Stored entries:
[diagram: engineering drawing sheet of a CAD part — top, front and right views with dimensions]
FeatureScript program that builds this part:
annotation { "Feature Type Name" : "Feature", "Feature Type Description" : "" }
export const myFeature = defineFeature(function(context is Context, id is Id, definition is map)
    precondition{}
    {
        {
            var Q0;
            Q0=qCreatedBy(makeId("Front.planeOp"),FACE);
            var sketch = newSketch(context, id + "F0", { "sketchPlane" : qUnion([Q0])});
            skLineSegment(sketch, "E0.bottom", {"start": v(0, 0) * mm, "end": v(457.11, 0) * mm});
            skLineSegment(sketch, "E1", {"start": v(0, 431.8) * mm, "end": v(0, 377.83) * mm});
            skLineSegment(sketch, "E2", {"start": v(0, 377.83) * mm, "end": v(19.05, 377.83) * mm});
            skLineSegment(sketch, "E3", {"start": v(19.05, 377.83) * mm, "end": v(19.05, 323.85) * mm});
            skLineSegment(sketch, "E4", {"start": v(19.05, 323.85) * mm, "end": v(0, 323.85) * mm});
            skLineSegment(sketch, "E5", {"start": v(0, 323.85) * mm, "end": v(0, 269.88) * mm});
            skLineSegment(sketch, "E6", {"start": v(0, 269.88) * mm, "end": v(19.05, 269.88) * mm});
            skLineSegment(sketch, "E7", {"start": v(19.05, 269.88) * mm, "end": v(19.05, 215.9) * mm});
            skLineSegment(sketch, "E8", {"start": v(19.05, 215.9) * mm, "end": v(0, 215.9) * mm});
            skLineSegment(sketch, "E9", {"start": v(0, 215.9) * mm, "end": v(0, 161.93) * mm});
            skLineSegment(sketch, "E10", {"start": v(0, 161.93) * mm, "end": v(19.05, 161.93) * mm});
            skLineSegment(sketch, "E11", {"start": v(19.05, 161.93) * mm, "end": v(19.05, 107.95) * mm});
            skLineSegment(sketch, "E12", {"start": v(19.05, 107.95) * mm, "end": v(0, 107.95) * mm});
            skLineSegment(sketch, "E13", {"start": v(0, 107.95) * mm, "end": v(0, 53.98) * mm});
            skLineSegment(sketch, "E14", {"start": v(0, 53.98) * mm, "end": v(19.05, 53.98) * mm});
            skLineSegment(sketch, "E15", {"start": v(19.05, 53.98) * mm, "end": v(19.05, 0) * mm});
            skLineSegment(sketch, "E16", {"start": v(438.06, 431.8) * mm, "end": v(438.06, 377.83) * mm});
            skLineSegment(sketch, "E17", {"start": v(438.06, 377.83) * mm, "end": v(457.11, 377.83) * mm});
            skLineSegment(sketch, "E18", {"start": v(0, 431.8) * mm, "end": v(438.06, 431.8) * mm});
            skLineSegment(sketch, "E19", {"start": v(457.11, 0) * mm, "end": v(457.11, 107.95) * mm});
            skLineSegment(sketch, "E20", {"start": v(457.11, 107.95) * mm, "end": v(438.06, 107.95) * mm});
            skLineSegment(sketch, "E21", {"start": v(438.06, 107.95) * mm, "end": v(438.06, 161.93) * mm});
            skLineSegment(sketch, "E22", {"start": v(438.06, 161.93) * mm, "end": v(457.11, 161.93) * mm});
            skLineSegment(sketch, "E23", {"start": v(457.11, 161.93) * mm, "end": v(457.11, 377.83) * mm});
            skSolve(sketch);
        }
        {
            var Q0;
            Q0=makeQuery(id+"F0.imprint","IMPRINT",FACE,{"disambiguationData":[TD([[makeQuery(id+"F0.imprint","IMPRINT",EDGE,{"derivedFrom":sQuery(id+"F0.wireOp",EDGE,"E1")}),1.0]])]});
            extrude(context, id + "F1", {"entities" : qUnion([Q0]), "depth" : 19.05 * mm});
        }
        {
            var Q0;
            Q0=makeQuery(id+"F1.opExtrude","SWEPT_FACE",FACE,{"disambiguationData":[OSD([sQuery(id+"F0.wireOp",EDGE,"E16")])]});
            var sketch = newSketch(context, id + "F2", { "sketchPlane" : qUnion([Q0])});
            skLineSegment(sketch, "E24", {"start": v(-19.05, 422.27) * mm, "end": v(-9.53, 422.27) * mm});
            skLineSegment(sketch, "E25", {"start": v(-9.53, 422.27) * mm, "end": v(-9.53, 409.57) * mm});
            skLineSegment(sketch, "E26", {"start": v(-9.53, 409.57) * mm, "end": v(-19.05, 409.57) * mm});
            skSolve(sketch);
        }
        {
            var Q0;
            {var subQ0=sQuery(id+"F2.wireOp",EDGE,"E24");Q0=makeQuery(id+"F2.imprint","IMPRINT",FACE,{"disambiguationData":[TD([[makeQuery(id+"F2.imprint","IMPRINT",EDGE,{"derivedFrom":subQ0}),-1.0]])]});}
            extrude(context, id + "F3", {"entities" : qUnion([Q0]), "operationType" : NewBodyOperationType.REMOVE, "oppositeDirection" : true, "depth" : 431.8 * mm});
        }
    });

> **Required work**:
Gather every line in the records above that contains the string "wireOp". Case counts.

> **Exercise result**:
            Q0=makeQuery(id+"F0.imprint","IMPRINT",FACE,{"disambiguationData":[TD([[makeQuery(id+"F0.imprint","IMPRINT",EDGE,{"derivedFrom":sQuery(id+"F0.wireOp",EDGE,"E1")}),1.0]])]});
            Q0=makeQuery(id+"F1.opExtrude","SWEPT_FACE",FACE,{"disambiguationData":[OSD([sQuery(id+"F0.wireOp",EDGE,"E16")])]});
            {var subQ0=sQuery(id+"F2.wireOp",EDGE,"E24");Q0=makeQuery(id+"F2.imprint","IMPRINT",FACE,{"disambiguationData":[TD([[makeQuery(id+"F2.imprint","IMPRINT",EDGE,{"derivedFrom":subQ0}),-1.0]])]});}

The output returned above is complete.